Dublin native Annalise Murphy captured the hearts of Irish audiences during the 2016 Rio Olympics when she realised her dream in the Women’s Laser Radial sailing competition by winning a silver medal for Ireland. Annalise will be accompanied by her mother, Cathy McAleavey an Olympian who competed in the 1998 Seoul Olympics as a sailor. They will walk alongside the Royal Canal starting at Spencer Dock, exploring some of the twelve locks, by foot and navigating the last section by boat.
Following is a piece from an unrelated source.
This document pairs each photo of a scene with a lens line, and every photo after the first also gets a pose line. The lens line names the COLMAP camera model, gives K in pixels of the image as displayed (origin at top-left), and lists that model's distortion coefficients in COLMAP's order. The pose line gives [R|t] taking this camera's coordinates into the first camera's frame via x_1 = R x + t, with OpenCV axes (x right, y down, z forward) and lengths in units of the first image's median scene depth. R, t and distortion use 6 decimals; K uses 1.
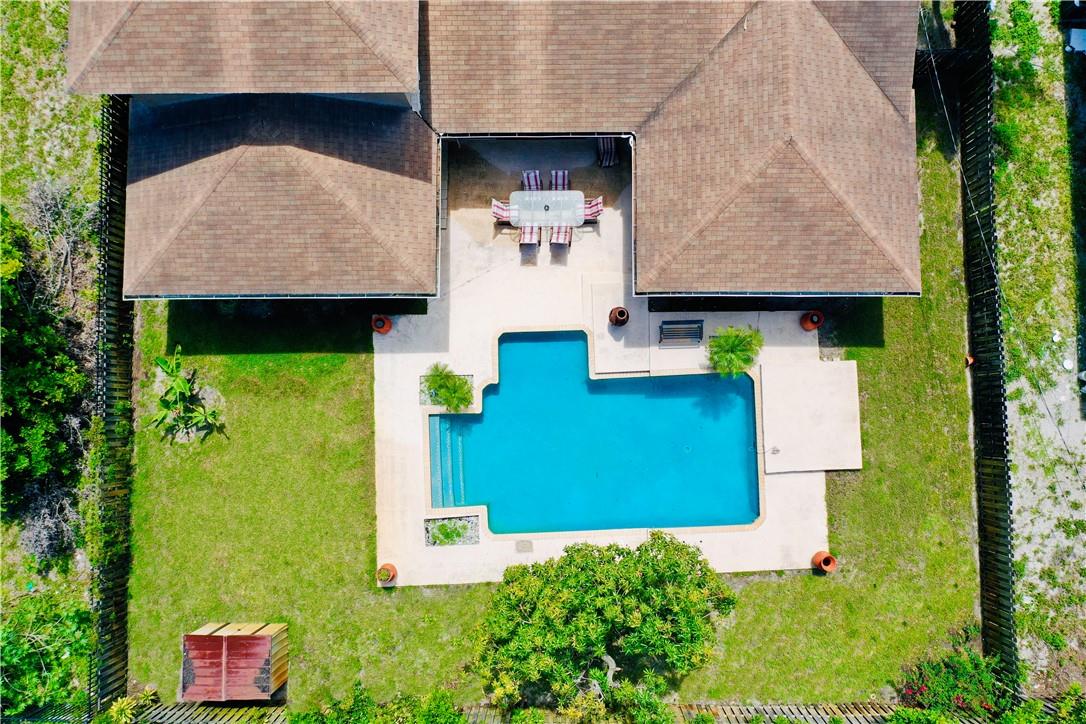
lens RADIAL K [[862.2, 0, 548.6], [0, 862.2, 360.6], [0, 0, 1]] dist [0.004043, -0.004444]
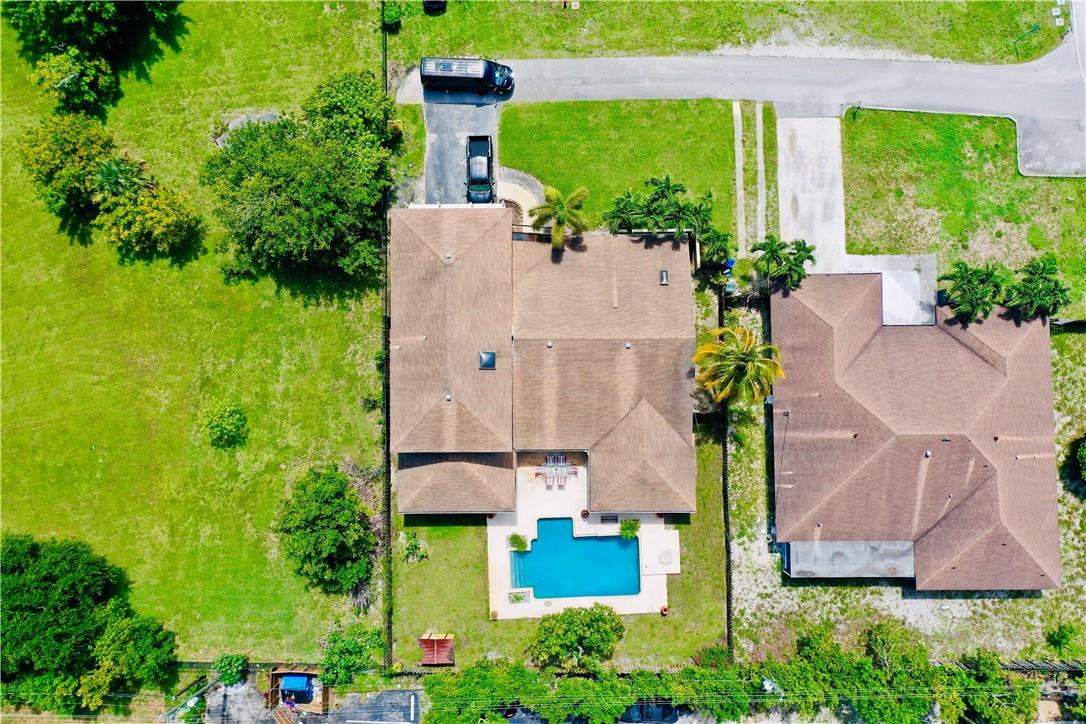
lens RADIAL K [[862.2, 0, 545.1], [0, 862.2, 360.2], [0, 0, 1]] dist [0.004043, -0.004444]
pose [[0.999953, -0.004782, -0.008477, -0.012338], [0.004848, 0.999958, 0.007769, -0.525262], [0.008440, -0.007810, 0.999934, -1.544789]]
The Royal Canal fondly known as the green and silver line, started life in the 1880’s as a major cargo and passenger corridor from Dublin to the River Shannon. With the onset of trains and roads it went into decline but since the 1990’s it was restored into an enchanting 145km inland waterway. Cathy and Annalise start at Spencer Dock a sea lock, on the north bank of the Liffey. They meet John Mckeon who has overseen the sympathetic restoration of the original canal.
After the first lock the canal heads west along an urban route towards Croke Park stadium and the skyline of the GAA’s headquarters, presenting a perfect bird’s eye view of the Royal Canal. At Cross Guns Bridge they watch canoe polo which is played every Sunday.
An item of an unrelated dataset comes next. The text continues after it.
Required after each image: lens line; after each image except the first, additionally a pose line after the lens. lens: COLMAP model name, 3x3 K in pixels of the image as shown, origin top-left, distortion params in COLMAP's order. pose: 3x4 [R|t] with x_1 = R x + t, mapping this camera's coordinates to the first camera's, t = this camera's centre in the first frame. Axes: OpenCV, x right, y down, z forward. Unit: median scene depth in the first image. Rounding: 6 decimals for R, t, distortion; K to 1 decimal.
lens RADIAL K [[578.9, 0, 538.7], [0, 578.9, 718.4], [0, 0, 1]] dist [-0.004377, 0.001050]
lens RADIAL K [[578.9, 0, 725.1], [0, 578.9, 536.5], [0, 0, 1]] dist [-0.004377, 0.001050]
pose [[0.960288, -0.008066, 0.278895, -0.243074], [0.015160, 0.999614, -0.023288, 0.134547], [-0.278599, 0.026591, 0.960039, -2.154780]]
The second lock is home to the memorial of a renowned character who served time in the local Mountjoy prison. His name was Brendan Behan and the Canal historian Peter Clark has the story. The walkers take a detour into Blessington Park which covers over the original link for the Royal Canal to the River Liffey and they meet a musician Marion McEvoy on their way.
At Broome Bridge the Royal Canal begins its transition from urban to rural Dublin. It also marks an unlikely famous eureka moment. The mathematician, Sir William Rowan Hamilton had a spark of inspiration while walking here and he carved a revolutionary new form of algebra into the stone bridge. Scientists and historians from all over the world mark the moment on the annual Hamilton Walk. This is a place that Annalise and her mother stop to admire and pause for a few moments.
At the end of their walk they re-join John McKeown at the 11th Lock, where the N3 Navan Road, the railway line and the Royal Canal cross the M50 orbital. Annalise and Cathy have walked over 10 locks, and they also experience the journey through a double lock. They complete their journey to the twelfth lock by boat on a rural section of the canal. They moor the boat and take time to reflect on the day’s journey.